Poster
in
Workshop: Mathematical and Empirical Understanding of Foundation Models (ME-FoMo)
On the Role of Attention in Prompt-tuning
Samet Oymak · Ankit Singh Rawat · Mahdi Soltanolkotabi · Christos Thrampoulidis
Keywords: [ context-relevant ] [ prompt ] [ fundamental limits ] [ Fine-tuning ] [ self-attention ]

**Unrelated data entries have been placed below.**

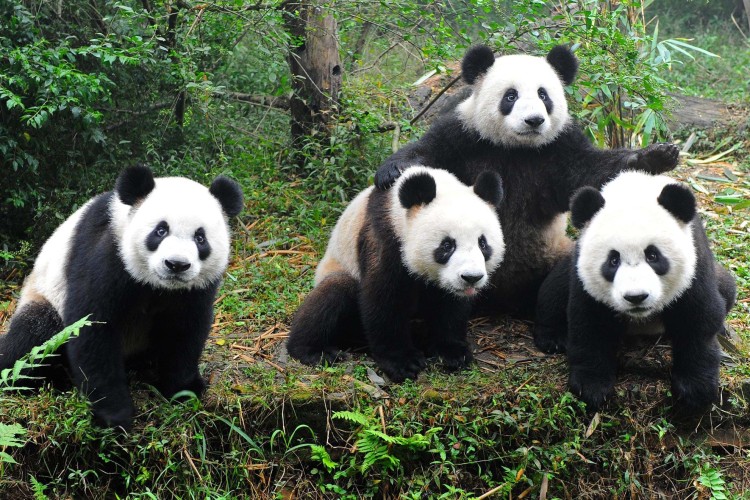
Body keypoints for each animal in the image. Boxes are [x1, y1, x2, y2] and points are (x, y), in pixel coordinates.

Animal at [0, 166, 243, 429]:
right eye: (160, 230)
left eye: (200, 238)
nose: (176, 265)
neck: (158, 285)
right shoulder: (107, 253)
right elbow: (92, 328)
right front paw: (114, 415)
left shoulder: (195, 289)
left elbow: (185, 330)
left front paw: (185, 391)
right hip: (44, 295)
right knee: (33, 338)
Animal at [287, 166, 505, 382]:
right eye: (447, 245)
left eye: (483, 243)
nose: (471, 277)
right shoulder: (385, 236)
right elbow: (384, 299)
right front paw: (403, 363)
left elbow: (450, 306)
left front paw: (452, 352)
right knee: (334, 292)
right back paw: (313, 350)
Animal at [374, 44, 680, 316]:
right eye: (511, 96)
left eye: (543, 95)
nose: (534, 120)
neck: (516, 148)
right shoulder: (464, 136)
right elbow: (429, 152)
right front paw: (391, 171)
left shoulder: (559, 148)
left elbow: (591, 172)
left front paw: (657, 156)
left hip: (553, 253)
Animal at [534, 171, 736, 414]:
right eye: (613, 260)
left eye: (653, 255)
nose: (636, 297)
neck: (634, 190)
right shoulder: (584, 275)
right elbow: (589, 323)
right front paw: (591, 387)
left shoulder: (695, 263)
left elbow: (699, 318)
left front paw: (695, 389)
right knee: (554, 290)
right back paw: (553, 338)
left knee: (727, 288)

Prompt-tuning is an emerging strategy to adapt large language models (LLM) to downstream tasks by learning a (soft-)prompt parameter from data. Despite its success in LLMs, there is limited theoretical understanding of the power of prompt-tuning and the role of the attention mechanism in prompting. In this work, we explore prompt-tuning for one-layer attention architectures and study contextual mixture-models where each input token belongs to a context-relevant or -irrelevant set. We isolate the role of prompt-tuning through a self-contained prompt-attention model. Our contributions are as follows: (1) We show that softmax-prompt-attention is provably more expressive than softmax-self-attention and linear-prompt-attention under our contextual data model. (2) We analyze the initial trajectory of gradient descent and show that it learns the prompt and prediction head with near-optimal sample complexity and demonstrate how prompt can provably attend to sparse context-relevant tokens. We also provide experiments that verify our theoretical insights on real datasets and demonstrate how prompt-tuning enables the model to attend to context-relevant information.